[Data excerpts start]
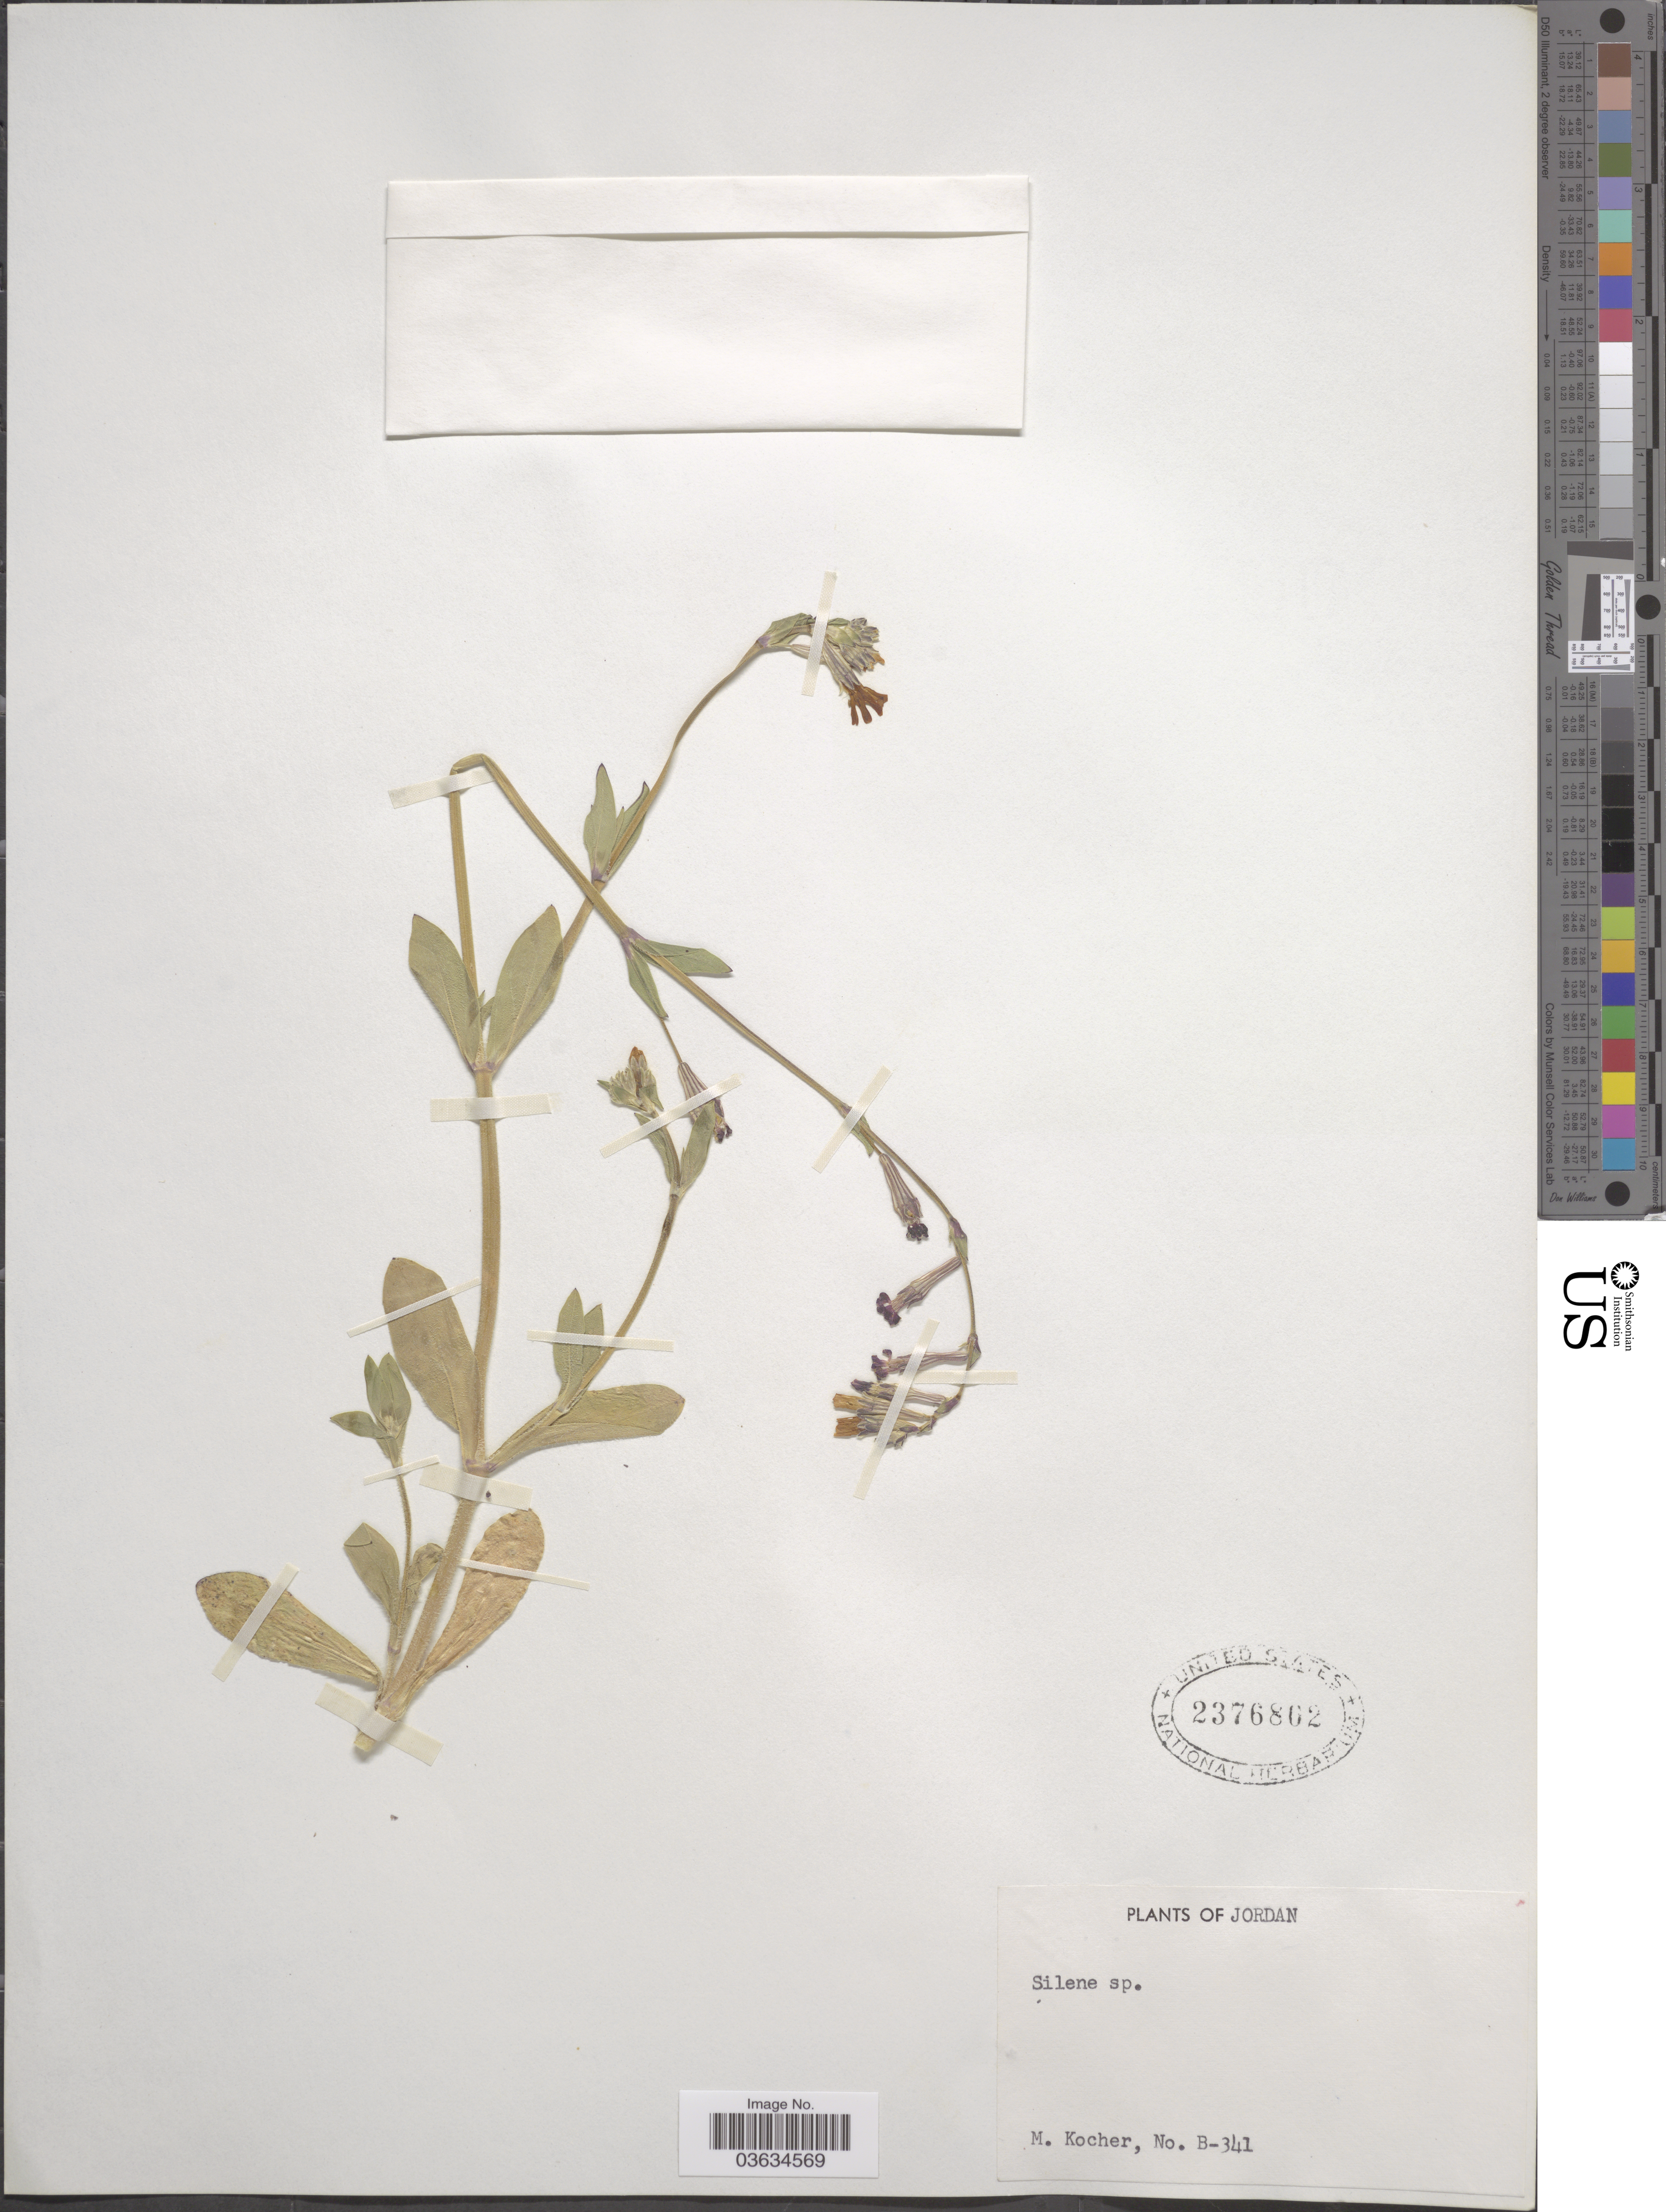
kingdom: Plantae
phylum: Tracheophyta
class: Magnoliopsida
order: Caryophyllales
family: Caryophyllaceae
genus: Silene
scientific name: Silene sp.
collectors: M. Kocher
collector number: B-341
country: Jordan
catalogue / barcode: US 2376802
[Data excerpts end]
_Goal_: Copy everything in the records from the line containing "collectors: M. Kocher" down to the final line, with each line reproduced unchanged.

_Written solution_:
collectors: M. Kocher
collector number: B-341
country: Jordan
catalogue / barcode: US 2376802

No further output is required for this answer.